Excerpted passage:
Let f(x) = the cube root of x. Find the area of the surface generated by revolving the curve y = f(x) around the x-axis, for x ranging from 0 to 1.

Question

Let f(x) = the cube root of x.  Find the area of the surface generated by revolving the curve y = f(x) around the x-axis, for x ranging from 0 to 1.

anonymous · Answer

Ok, so how did you want to set this up? Disks?

anonymous · Answer

? disks?

anonymous · Answer

explain all my professor said was

anonymous · Answer

Keep in mind that the derivative of the cube root of x tends to infinity as x tends to 0, so the area will be equal to an improper integral.  Be sure that you express your answer so that it is an actual real number, not an expression which evaluates to infinity minus infinity.  For example, if the indefinite integral were  ln(x) + ln(2/x), you would not want to plug in x = 0, and write the answer as ln(0) + ln(2/0).  Instead, you would want to simplify the indefinite integral to ln(x times 2/x) = ln(2).

Exercise set:
• A. Reproduce the surface-area thread word for word, starting at "Let f(x) = the cube root of x. Find" and ending at "this up? Disks?".
• B. For each statement, say yes or no as to whether it agrees with the surface-area thread, and quote the words that decide it: (i) The curve is revolved around the y-axis. (ii) The derivative of the cube root of x tends to infinity as x tends to 0. (iii) In the example, the indefinite integral simplifies to ln(2).
The listing comes from a source separate from the surface-area thread.

Data shown:
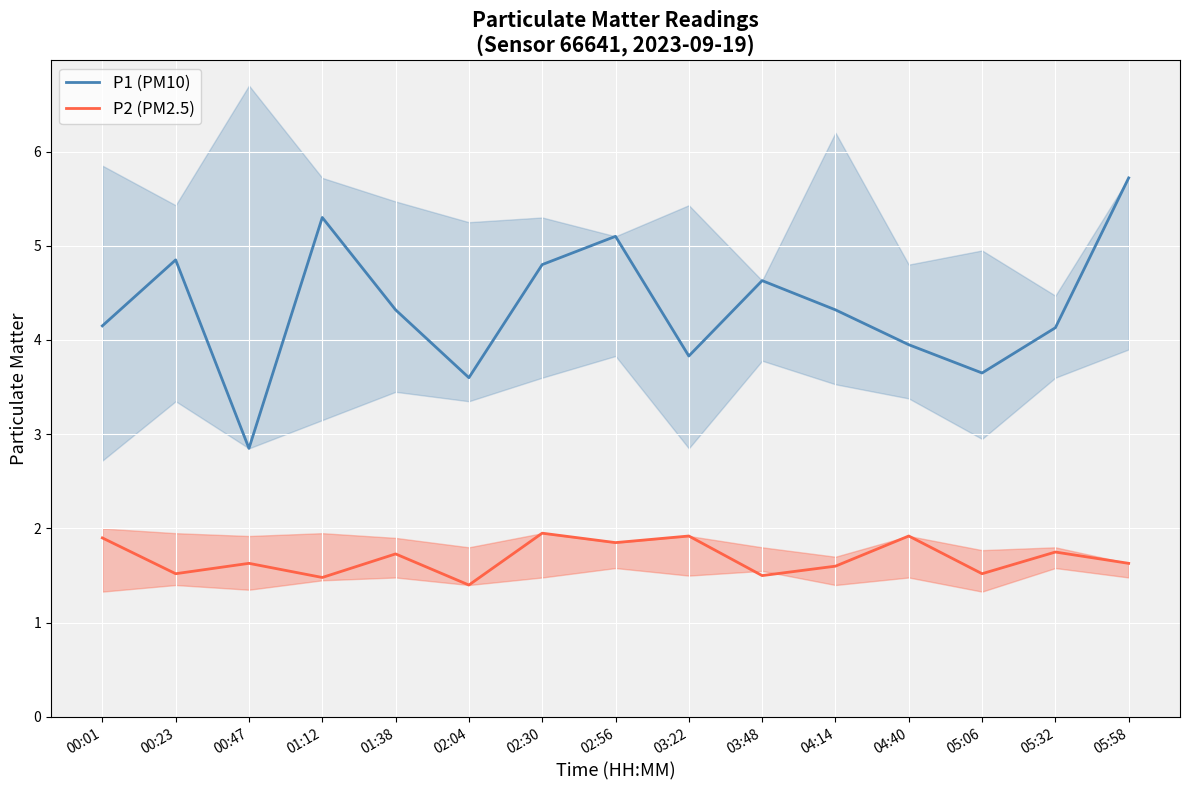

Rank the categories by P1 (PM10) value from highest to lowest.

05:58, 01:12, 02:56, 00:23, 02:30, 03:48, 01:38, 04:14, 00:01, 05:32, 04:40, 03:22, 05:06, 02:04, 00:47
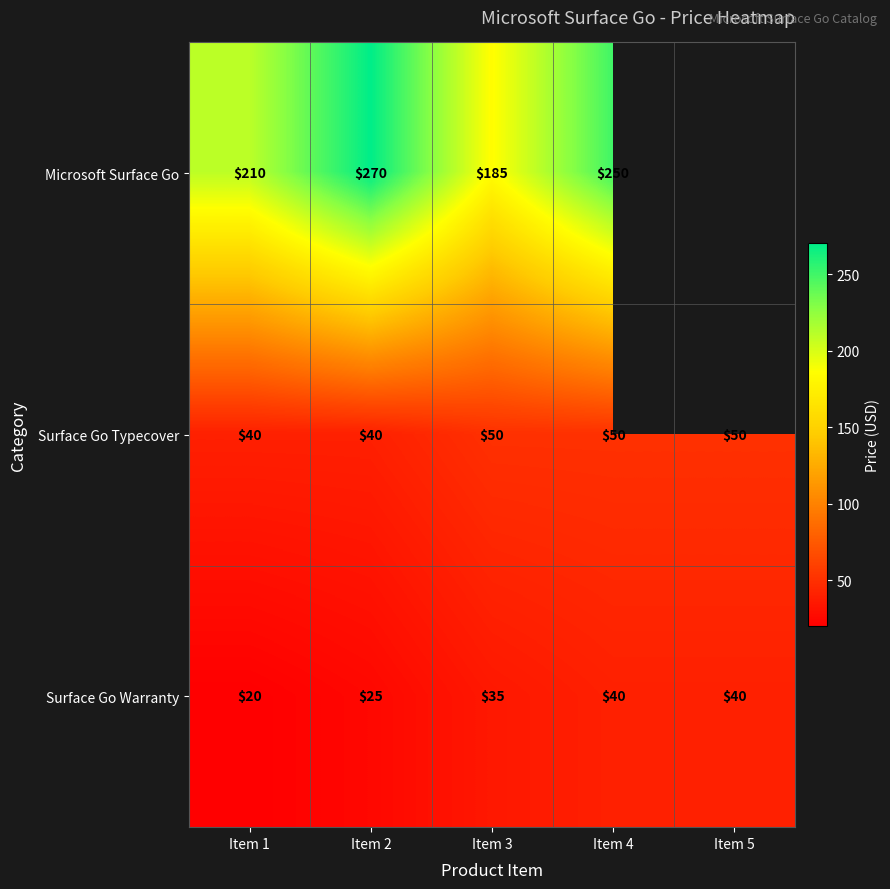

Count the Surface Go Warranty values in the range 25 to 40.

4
--
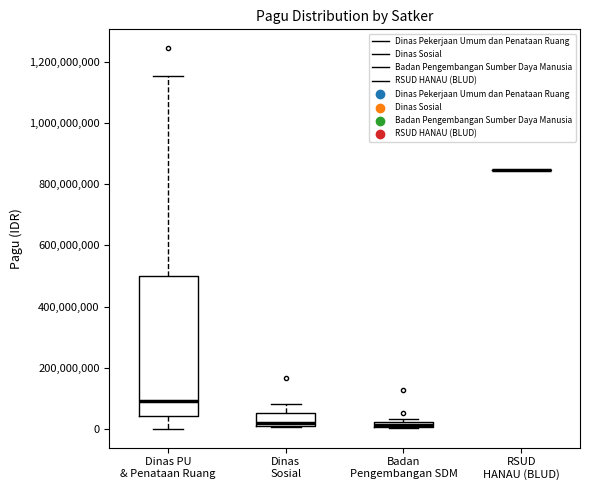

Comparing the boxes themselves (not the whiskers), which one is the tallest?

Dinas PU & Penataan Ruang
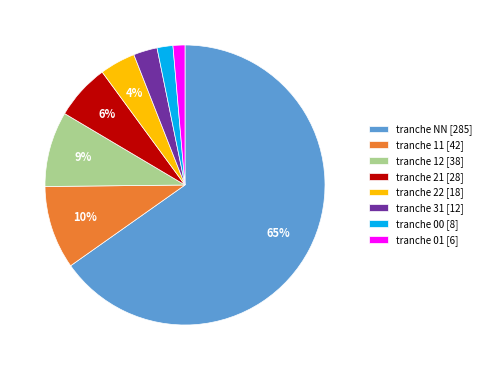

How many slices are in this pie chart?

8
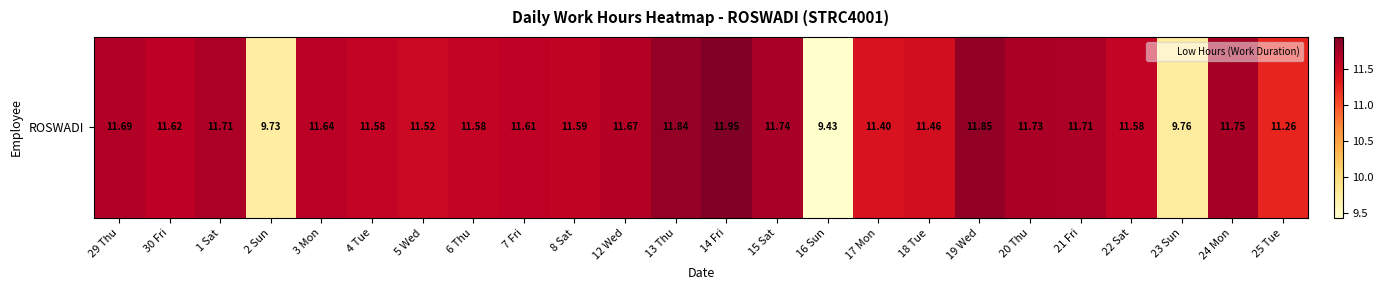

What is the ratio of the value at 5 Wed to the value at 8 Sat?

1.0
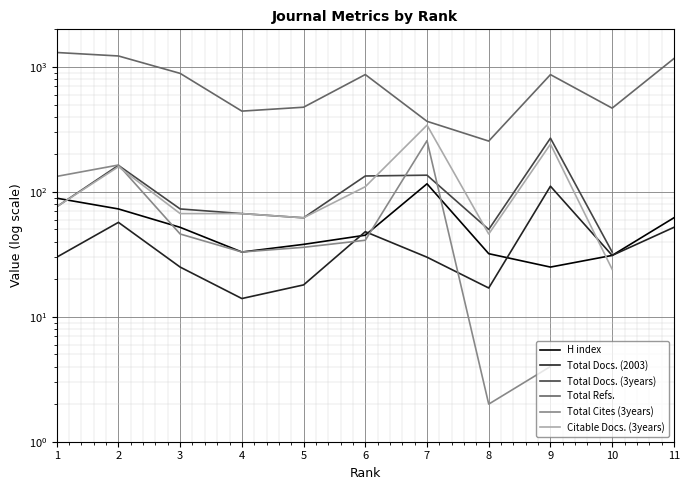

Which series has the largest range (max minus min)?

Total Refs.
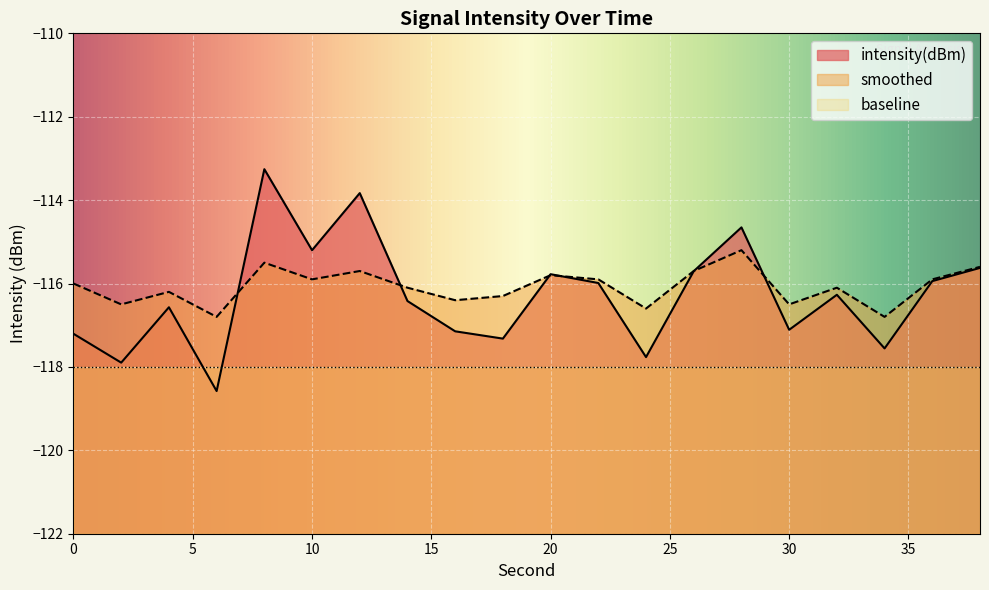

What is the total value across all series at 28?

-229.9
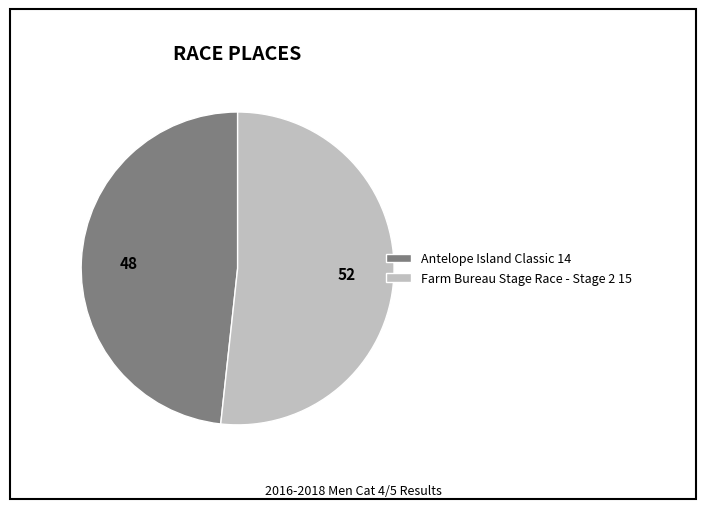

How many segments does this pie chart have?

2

Answer list:
• A.
Let f(x) = the cube root of x. Find the area of the surface generated by revolving the curve y = f(x) around the x-axis, for x ranging from 0 to 1.

Question

Let f(x) = the cube root of x.  Find the area of the surface generated by revolving the curve y = f(x) around the x-axis, for x ranging from 0 to 1.

anonymous · Answer

Ok, so how did you want to set this up? Disks?

• B.
(i) No: "revolving the curve y = f(x) around the x-axis"
(ii) Yes: "the derivative of the cube root of x tends to infinity as x tends to 0"
(iii) Yes: "simplify the indefinite integral to ln(x times 2/x) = ln(2)"